Palestina había sido convertida en una colonia del Imperio británico, definida en la jerga imperialista como “Mandato”, tras la Gran Guerra de 1914-18. Treinta años después, en Febrero de 1947, el Gobierno británico anunció su voluntad de dejar el Mandato, sin reparos para abandonar a su suerte el conflicto generado por la llegada de colonos judíos a las “Tierra Prometida”, fruto de la conocida como “Declaración de Balfour”, que legitimaba el establecimiento de un «hogar nacional» para el pueblo judío en la región de Palestina.
El 29 de Noviembre de 1947, el UNSCOP, el Comité especial de Naciones Unidas para Palestina, presentó sus recomendaciones a la Asamblea General, en la que el informe que abogada por la partición de Palestina en dos Estados, uno judío y otro árabe, con un área que incluía Jerusalem y Belén bajo control internacional, se impuso al que, con sólo tres votos, era favorable a la construcción de un Estado unitario basado en principios democráticos.
Según el plan de partición, al Estado judío le correspondería la mayor parte de la zona costera, Galilea Occidental y el Neguev. Doce días después las poblaciones palestinas comenzaron a ser expulsadas de sus hogares. En Marzo, la ofensiva se convirtió en una limpieza étnica en toda regla. 70.000 palestinos tuvieron que abandonar el país.
El 14 de Mayo de 1948 el líder sionista y primer ministro de Israel, David Ben Gurión, proclamó el Estado de Israel. Dos días después estalló la Guerra de 1948 (Mayo 1948-Enero 1949) entre el Estado de Israel y las fuerzas de la Liga Árabe. Durante la guerra, Jerusalem, ciudad sagrada para musulmanes, judíos y cristianos, fue ocupada por Israel en su mitad Occidental. La mitad Oriental quedó bajo la jurisdicción de Jordania, hasta la Guerra de los Seis Días, en 1967, en que fue ocupada por Israel, junto con Gaza y Cisjordania. En 1980, Israel, haciendo caso omiso a las legítimas reclamaciones palestinas sobre la ciudad, aprobó la “Ley de Jerusalem” para anexionar la parte Oriental, que, desde entonces, está ilegalmente bajo su jurisdicción.
La derrota árabe en la 1ª guerra árabe-israelí se conserva en la memoria nacional palestina como la Nakbah, la “catástrofe”. En efecto, fue el inicio de la gran catástrofe del pueblo palestino. De los 850.000 palestinos que quedaron en los territorios que el plan de partición de la ONU había asignado al Estado judío, quedaron 160.000; en las zonas rurales la mitad de las aldeas fueron destruidas, arrasadas por las máquinas excavadoras, para crear asentamientos judíos con tierras para cultivar; ¾ partes del millón de palestinos de la zona judía de Palestina se convirtieron en refugiados, repartidos entre Cisdjordania, Gaza, Líbano, Siria y Jordania.

Registros almacenados del conjunto de datos:

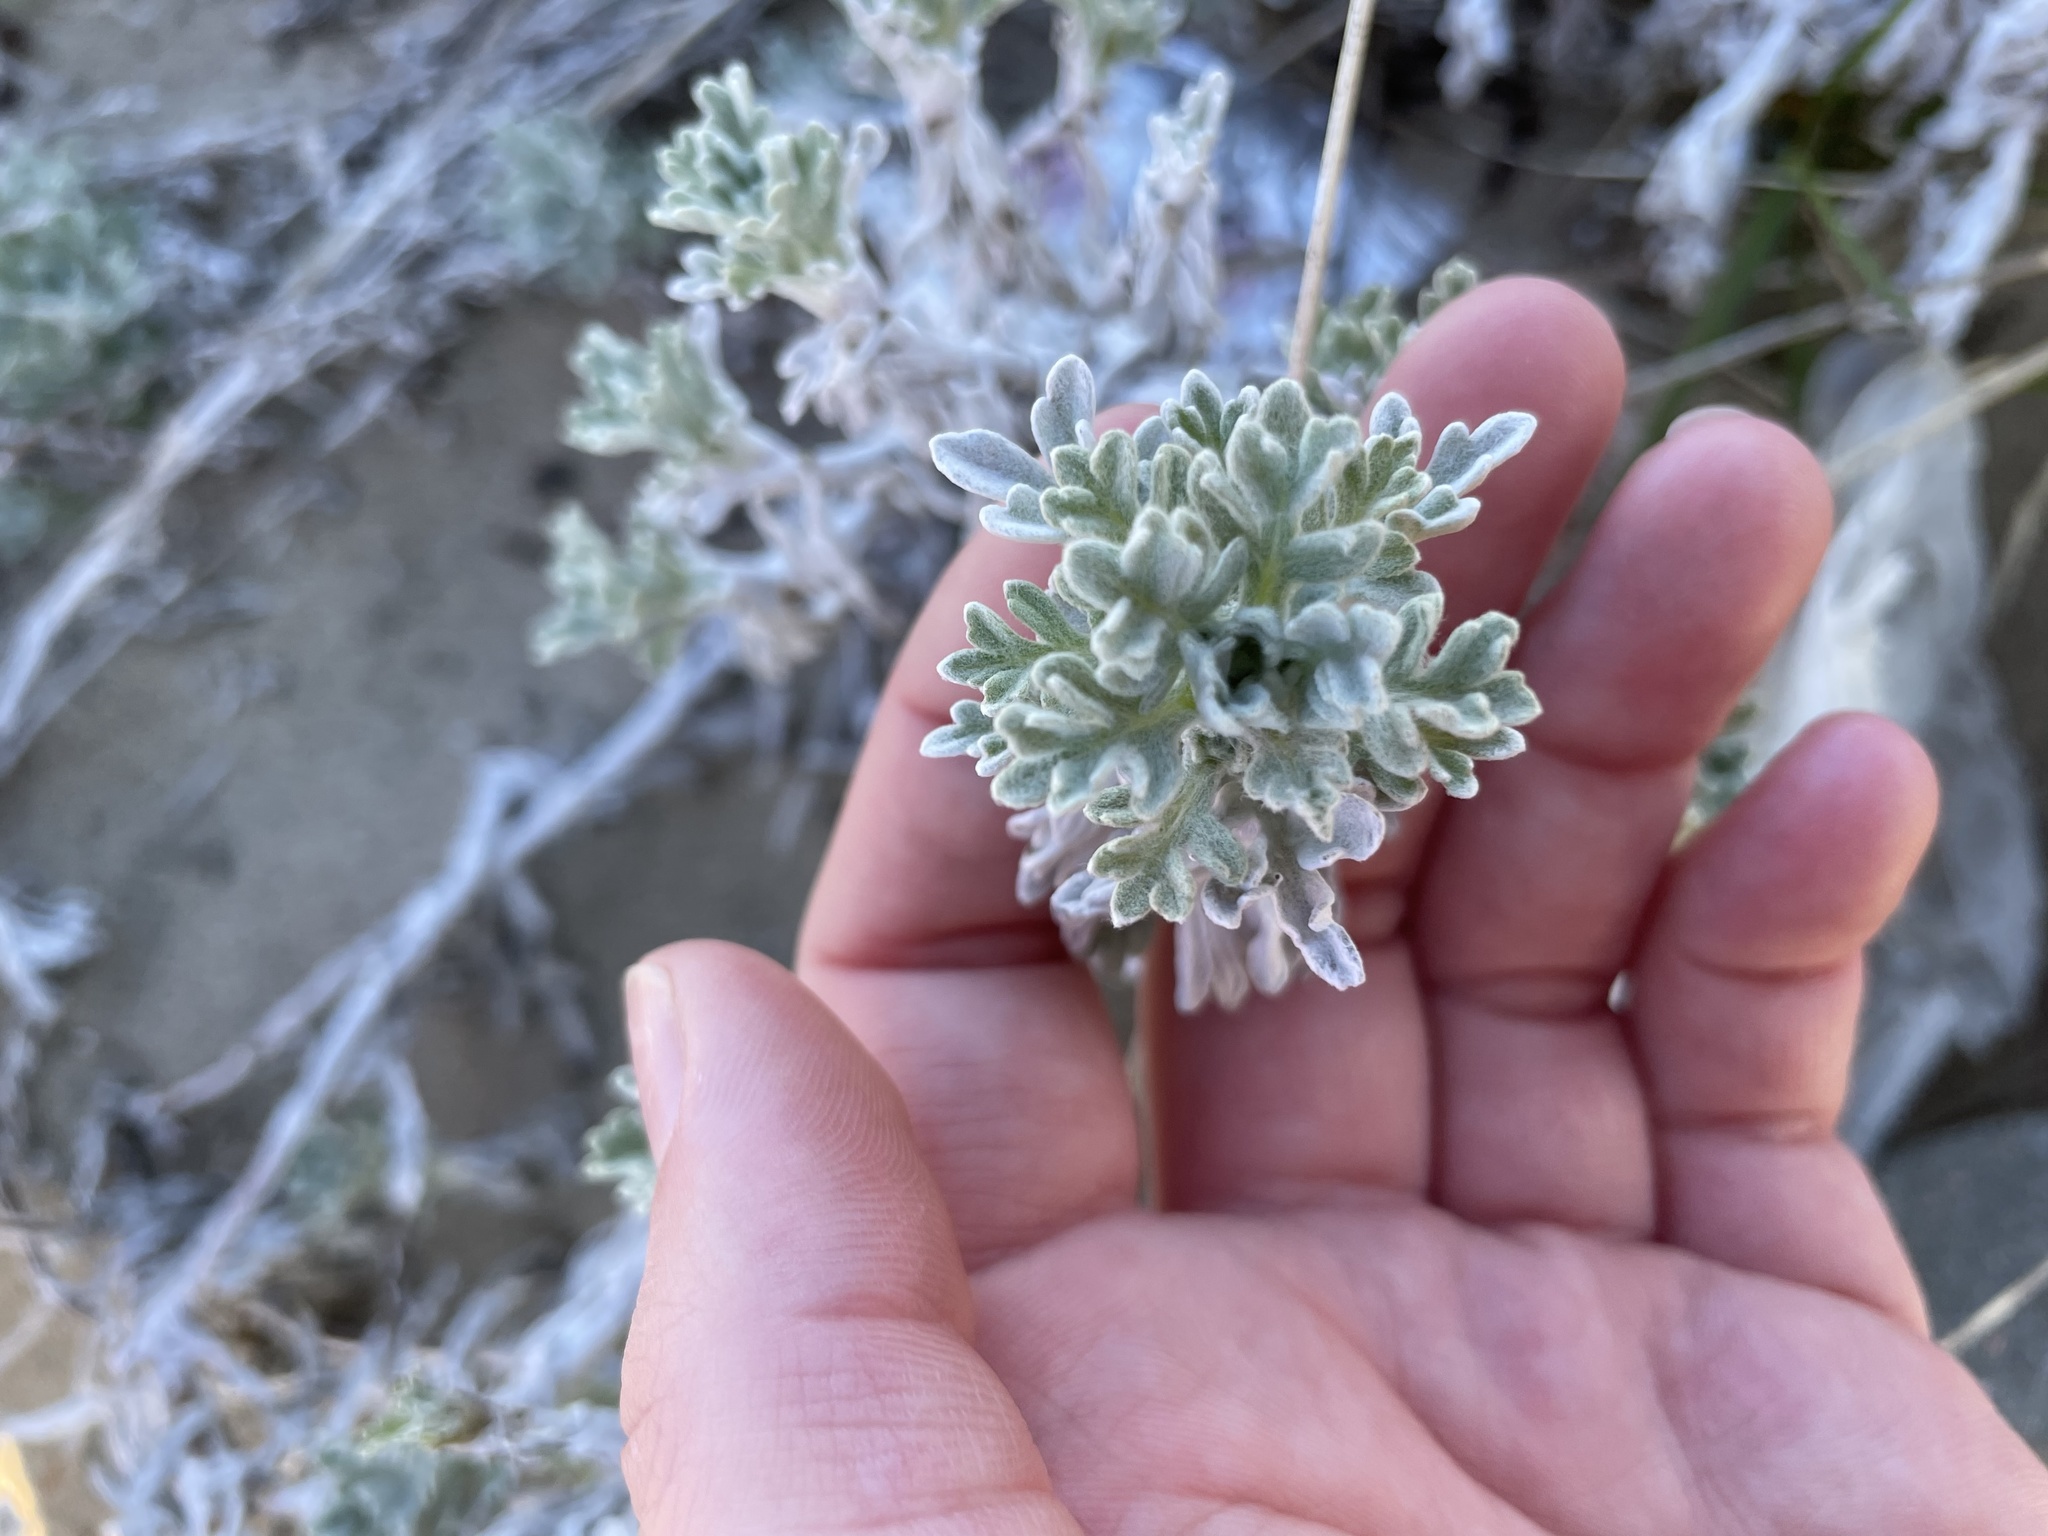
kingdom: Plantae
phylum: Tracheophyta
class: Magnoliopsida
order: Asterales
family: Asteraceae
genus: Artemisia
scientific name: Artemisia stelleriana
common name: Beach wormwood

→ **Consigna 1**:
Según el texto sobre Palestina, ¿en qué fecha proclamó David Ben Gurión el Estado de Israel?
→ **Consigna 2**:
Devuelve sin cambios todo el fragmento del texto sobre Palestina que va desde "El 29 de Noviembre" hasta "en principios democráticos.".
→ **Consigna 3**:
Traduce al inglés esta oración del texto sobre Palestina: "Según el plan de partición, al Estado judío le correspondería la mayor parte de la zona costera, Galilea Occidental y el Neguev."

→ **Respuesta 1**:
El 14 de Mayo de 1948.

→ **Respuesta 2**:
El 29 de Noviembre de 1947, el UNSCOP, el Comité especial de Naciones Unidas para Palestina, presentó sus recomendaciones a la Asamblea General, en la que el informe que abogada por la partición de Palestina en dos Estados, uno judío y otro árabe, con un área que incluía Jerusalem y Belén bajo control internacional, se impuso al que, con sólo tres votos, era favorable a la construcción de un Estado unitario basado en principios democráticos.

→ **Respuesta 3**:
According to the partition plan, the Jewish State would receive most of the coastal area, Western Galilee and the Negev.